O que deveria ser incentivo ao bom pagador virou dor de cabeça jurídica para a gestão municipal. A Justiça do Pará determinou a suspensão do procedimento administrativo do “IPTU Premiado” de Parauapebas após indícios de irregularidades na geração dos números sorteados e possível incompatibilidade com a base da Loteria Federal.
A decisão foi proferida no Mandado de Segurança nº 0800409-45.2026.8.14.0040, em tramitação na Vara da Fazenda Pública e Execução Fiscal da Comarca de Parauapebas, e atende parcialmente o pedido do contribuinte Hugo Leonardo de Holanda Ferreira, que questionou a legalidade, a transparência e a lisura do certame promovido pela Prefeitura.
Número que não existe, sorteio que não convence
De acordo com os autos, o impetrante recebeu o número da sorte 96.162, que seria incompatível com o universo efetivamente utilizado pela Loteria Federal nas extrações que serviram de base ao sorteio. Na prática, o número não estaria dentro da faixa válida, o que teria excluído o contribuinte da concorrência real.
A pergunta é simples e incômoda:
como apareceu um número fora da base válida?
Número não nasce do nada.
Alguém gera.
Alguém valida.
Alguém homologa.
E até agora, a Prefeitura não explicou nada.
Justiça vê risco e manda parar
Na decisão, o magistrado foi direto ao ponto ao afirmar que a anulação total dos sorteios e o refazimento imediato do certame esgotariam o mérito da ação e produziriam efeitos irreversíveis sobre terceiros, razão pela qual optou por uma medida de cautela: suspender o procedimento do IPTU Premiado até que os fatos sejam devidamente esclarecidos.
Em linguagem clara:
👉 há risco,
👉 há dúvida,
👉 e o Judiciário não vai fingir que está tudo normal.
Prefeitura na berlinda: 10 dias para explicar
A Comissão Organizadora do Sorteio do IPTU Premiado e o Município de Parauapebas foram oficialmente notificados e terão 10 dias para prestar informações completas, incluindo:
- processo administrativo do sorteio,
- logs de geração e validação dos números,
- critérios técnicos utilizados,
- controles do sistema,
- atas da comissão,
- relatórios de auditoria e homologação.
Ou seja: vai ter que abrir a caixa-preta.
Decreto existe, transparência não
O próprio Decreto Municipal nº 654/2025 prevê mecanismos de auditoria, correção, descarte de números e até novo sorteio em caso de inconsistências.
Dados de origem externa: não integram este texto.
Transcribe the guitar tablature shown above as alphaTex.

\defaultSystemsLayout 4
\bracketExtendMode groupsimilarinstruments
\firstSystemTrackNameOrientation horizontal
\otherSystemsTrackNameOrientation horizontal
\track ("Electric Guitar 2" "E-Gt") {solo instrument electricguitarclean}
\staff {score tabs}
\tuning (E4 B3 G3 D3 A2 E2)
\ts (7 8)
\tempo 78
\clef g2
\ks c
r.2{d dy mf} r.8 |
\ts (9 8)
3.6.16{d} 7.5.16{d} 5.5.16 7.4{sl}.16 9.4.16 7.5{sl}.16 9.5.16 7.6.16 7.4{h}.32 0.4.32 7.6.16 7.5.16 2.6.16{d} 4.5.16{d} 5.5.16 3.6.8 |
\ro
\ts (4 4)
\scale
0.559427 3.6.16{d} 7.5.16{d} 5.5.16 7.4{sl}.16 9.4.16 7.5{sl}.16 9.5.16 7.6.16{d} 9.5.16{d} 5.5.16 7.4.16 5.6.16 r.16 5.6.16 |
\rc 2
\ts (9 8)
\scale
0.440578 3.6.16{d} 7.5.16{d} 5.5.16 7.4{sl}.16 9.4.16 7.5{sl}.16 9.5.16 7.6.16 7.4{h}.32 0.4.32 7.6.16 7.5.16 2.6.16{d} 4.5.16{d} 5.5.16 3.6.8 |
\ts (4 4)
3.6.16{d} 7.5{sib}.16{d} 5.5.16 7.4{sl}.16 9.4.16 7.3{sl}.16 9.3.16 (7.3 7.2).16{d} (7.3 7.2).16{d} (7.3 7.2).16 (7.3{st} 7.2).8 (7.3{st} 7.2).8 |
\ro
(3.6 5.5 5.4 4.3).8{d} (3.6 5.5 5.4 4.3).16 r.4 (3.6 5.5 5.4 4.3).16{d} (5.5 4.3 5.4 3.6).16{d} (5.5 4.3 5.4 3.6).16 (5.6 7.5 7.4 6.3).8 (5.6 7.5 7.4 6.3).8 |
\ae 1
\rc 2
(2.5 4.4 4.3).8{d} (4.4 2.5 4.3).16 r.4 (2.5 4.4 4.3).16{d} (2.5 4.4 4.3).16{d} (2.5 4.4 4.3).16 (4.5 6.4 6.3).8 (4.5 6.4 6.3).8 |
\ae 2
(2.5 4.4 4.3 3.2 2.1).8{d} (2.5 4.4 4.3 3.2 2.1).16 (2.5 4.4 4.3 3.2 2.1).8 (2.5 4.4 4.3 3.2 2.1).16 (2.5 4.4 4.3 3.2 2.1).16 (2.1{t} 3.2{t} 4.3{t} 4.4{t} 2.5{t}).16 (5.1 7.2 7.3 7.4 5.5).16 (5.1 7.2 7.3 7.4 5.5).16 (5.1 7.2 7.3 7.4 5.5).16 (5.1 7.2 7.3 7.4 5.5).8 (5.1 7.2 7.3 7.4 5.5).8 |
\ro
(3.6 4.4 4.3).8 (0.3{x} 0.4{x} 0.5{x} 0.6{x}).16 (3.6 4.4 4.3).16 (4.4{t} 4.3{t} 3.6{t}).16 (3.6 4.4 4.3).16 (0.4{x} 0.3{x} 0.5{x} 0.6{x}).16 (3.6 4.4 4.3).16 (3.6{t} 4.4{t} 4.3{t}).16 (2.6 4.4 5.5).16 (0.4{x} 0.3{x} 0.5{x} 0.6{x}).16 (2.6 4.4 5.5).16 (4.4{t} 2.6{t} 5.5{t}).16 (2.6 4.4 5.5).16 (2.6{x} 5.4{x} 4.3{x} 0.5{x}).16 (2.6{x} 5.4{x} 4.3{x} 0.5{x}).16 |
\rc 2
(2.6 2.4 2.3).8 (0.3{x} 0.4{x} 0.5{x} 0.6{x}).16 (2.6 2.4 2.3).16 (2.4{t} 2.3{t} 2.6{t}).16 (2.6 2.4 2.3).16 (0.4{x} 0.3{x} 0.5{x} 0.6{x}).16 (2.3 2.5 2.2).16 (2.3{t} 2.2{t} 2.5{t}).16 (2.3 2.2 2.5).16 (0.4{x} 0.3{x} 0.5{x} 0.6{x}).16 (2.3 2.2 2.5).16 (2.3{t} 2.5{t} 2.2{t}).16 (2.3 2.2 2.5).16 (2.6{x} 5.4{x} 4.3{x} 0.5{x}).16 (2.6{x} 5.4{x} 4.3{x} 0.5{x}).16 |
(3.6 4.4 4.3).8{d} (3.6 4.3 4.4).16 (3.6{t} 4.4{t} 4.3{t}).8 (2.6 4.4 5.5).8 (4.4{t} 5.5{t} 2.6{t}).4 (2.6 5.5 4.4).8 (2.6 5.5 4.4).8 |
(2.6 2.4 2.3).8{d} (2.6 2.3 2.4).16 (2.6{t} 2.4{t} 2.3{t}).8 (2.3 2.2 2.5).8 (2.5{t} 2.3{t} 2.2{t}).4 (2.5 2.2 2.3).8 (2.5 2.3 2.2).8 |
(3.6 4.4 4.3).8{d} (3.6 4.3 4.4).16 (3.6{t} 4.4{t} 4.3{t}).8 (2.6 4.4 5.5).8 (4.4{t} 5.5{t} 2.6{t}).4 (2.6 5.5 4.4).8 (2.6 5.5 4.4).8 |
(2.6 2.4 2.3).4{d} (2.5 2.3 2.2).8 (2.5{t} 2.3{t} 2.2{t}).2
Mesmo assim, o que se vê é desorganização, falta de controle e silêncio institucional.
Não é um errinho técnico.
É quebra de credibilidade pública.
O IPTU Premiado foi vendido como benefício ao contribuinte. Agora está associado a:
- desconfiança,
- questionamentos judiciais,
- suspeita de falhas graves,
- e possível violação aos princípios da legalidade e moralidade administrativa.
A pergunta que não quer calar
Com tudo isso, o cidadão tem direito de saber:
Quem programou o sistema?
Quem validou os números?
Quem homologou o sorteio?
E por que ninguém percebeu antes?
Porque se apareceu número fora da base, alguém errou. Ou alguém deixou errar.
E agora, a Justiça está olhando.
Os contribuintes que pagaram em dia o IPTU esperando participar de um sorteio justo ficam, mais uma vez, reféns da incerteza e da morosidade. A campanha, que deveria ser instrumento de estímulo à arrecadação e reconhecimento ao contribuinte adimplente, corre o risco sério de se transformar em símbolo de desconfiança institucional e de gestão amadora de políticas públicas premiais.
A bola agora está com a Prefeitura: terá poucos dias para esclarecer tecnicamente todas as dúvidas levantadas — ou verá o imbróglio se arrastar, com prejuízo maior ainda para a credibilidade da gestão municipal.